This year, each of our eleven TDC competition judges chose their favorite from all the entries. Susan Sellers chose the dramatic The New York Times Magazine cover created Gail Bichler, Matt Wiley, and Jessica Walsh.
This award-winning design is currently on display at the Dom Słów-Izba Drukarstwa (House of Words-Print House) in Lublin, Poland through December 31.
About the “She Said” NYT Magazine Cover
- Design Direction: Gail Bichler, New York
- Art Direction: Matt Wiley
- Illustration: Jessica Walsh
- URL: nytimes.com/section/magazine
- Publication: The New York Times Magazine
- Principal Type: Handlettering
The New York Times Magazine December 2017 cover created by Gail Bichler, Matt Wiley, and Jessica Walsh.
Designers’ statement: “For the cover of our issue on power and sex in the workplace, we played off a phrase that is used to discredit a women’s side of the story: “He said/she said.” Jessica Walsh tried many versions of the lettering – we wanted the S to feel urgent and angry. The blood red scrawl stood out in stark contrast to the formality of the type and you could feel the hand of the writer viscerally. Adding the period at the end gave women the last word. It’s simple, graphic and you get it right away.“
Comments by Communications Design Judge Susan Sellers
“Competitions tend to be riddled with typographic flourish, demonstrations of visual prowess ultimately finessed to impress designers themselves. All that style and beauty can be blinding, not much stands out in a field of hundreds of entries. It begs the question: Why? What’s all this for?
This design gets straight to the point. It demonstrates that design has a role to play in the urgent and critical debates of our time. The power of typography here is less about labor and craft and more the careful selection of words, a specific phrase with a specific history, represented through a spare yet striking typographic gesture.
The phrase “He Said, She Said” was highly politicized in the nineties, the era of the Anita Hill-Clarence Thomas hearings and later the Monica Lewinsky testimony. Originally potent with the debate and the implications of gender difference and bias, its excessive use — along with status quo court decisions, an aborted impeachment, and public complacency — exhausted its pique. Dulled down and docile, it was left to stand in for “irreconcilable dispute.”
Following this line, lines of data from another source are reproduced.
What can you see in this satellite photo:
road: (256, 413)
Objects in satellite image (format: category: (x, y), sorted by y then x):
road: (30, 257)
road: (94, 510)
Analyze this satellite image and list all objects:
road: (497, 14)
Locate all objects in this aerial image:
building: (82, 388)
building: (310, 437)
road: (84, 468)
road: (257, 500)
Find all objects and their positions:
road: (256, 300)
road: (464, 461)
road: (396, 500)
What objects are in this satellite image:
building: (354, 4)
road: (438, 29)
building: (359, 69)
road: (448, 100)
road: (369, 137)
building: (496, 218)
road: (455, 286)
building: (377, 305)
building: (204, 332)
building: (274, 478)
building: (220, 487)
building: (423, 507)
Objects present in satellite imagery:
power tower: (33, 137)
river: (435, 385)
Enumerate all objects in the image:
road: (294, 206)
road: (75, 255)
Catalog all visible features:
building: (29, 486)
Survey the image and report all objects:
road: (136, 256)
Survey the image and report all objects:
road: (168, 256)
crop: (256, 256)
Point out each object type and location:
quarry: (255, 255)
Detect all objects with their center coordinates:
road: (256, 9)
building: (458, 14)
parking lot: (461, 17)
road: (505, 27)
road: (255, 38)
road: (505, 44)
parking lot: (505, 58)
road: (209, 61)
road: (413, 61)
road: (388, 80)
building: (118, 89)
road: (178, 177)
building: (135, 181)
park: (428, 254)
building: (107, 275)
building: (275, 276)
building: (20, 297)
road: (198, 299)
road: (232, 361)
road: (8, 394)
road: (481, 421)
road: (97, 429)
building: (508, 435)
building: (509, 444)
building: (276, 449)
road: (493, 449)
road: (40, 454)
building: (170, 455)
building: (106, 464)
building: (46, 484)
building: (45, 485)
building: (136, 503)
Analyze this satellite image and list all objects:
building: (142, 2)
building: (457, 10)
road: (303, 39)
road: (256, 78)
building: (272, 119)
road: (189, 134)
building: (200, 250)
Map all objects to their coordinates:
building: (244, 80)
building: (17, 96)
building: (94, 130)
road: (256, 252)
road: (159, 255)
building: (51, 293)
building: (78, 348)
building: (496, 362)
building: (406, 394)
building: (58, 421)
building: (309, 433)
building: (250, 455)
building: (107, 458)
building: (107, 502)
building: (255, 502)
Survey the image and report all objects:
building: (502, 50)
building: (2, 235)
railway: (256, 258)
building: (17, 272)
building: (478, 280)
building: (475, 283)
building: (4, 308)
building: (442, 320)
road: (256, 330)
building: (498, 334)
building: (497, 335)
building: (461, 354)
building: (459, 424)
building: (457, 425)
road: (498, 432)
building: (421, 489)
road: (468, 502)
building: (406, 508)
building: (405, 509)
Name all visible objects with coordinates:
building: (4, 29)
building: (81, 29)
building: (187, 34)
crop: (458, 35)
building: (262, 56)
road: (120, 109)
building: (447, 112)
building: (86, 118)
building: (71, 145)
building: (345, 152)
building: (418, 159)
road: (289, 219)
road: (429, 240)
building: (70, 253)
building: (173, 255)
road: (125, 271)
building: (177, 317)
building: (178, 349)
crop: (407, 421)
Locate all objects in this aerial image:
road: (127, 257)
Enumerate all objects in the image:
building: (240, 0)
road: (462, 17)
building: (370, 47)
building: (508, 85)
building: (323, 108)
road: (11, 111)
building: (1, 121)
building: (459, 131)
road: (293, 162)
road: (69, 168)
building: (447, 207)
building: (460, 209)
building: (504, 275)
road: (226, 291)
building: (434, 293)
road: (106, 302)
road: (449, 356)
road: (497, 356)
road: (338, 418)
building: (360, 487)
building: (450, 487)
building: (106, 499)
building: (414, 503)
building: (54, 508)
Now, in this raw typographic collision, the designer reinvests the phrase with tension, difference, and debate. And frustration. And anger. It’s not neutral anymore. This typography doesn’t aspire to innovation or newness. Rather it takes on the most basic yet critical potential of the discipline — to call out, to question, and reach everyone fast. It’s efficiency, responsiveness, and urgency that is important here. Here we see design’s essential ability to reconnect words with truth and prompt action.”
Susan Sellers portrait.
About Susan Sellers
Susan is a founding partner and Executive Creative Director at 2×4, a design firm that focuses strategy, design and brand development for forward-thinking creative brands and organization globally. Sellers views design as inquiry into the ideas and values implicit in the built environment, an elaborated journalism that unpacks and retells the world in evocative, informative, immersive experiences. Her work spans the urban, cultural and commercial integrating print, screen and architecture. From 2012 to 2016, Sellers served as Head of Design at The Metropolitan Museum of Art, leading design for the opening of the landmark Marcel Breuer Building, The Met Breuer, as well as exhibitions and the museum’s new brand identity. Sellers is Senior Critic in Graphic Design at Yale School of Art in New Haven, Connecticut. Sellers received a B.F.A. in graphic design from the Rhode Island School of Design in 1989 and an M.A. in American Studies from Yale University in 1994.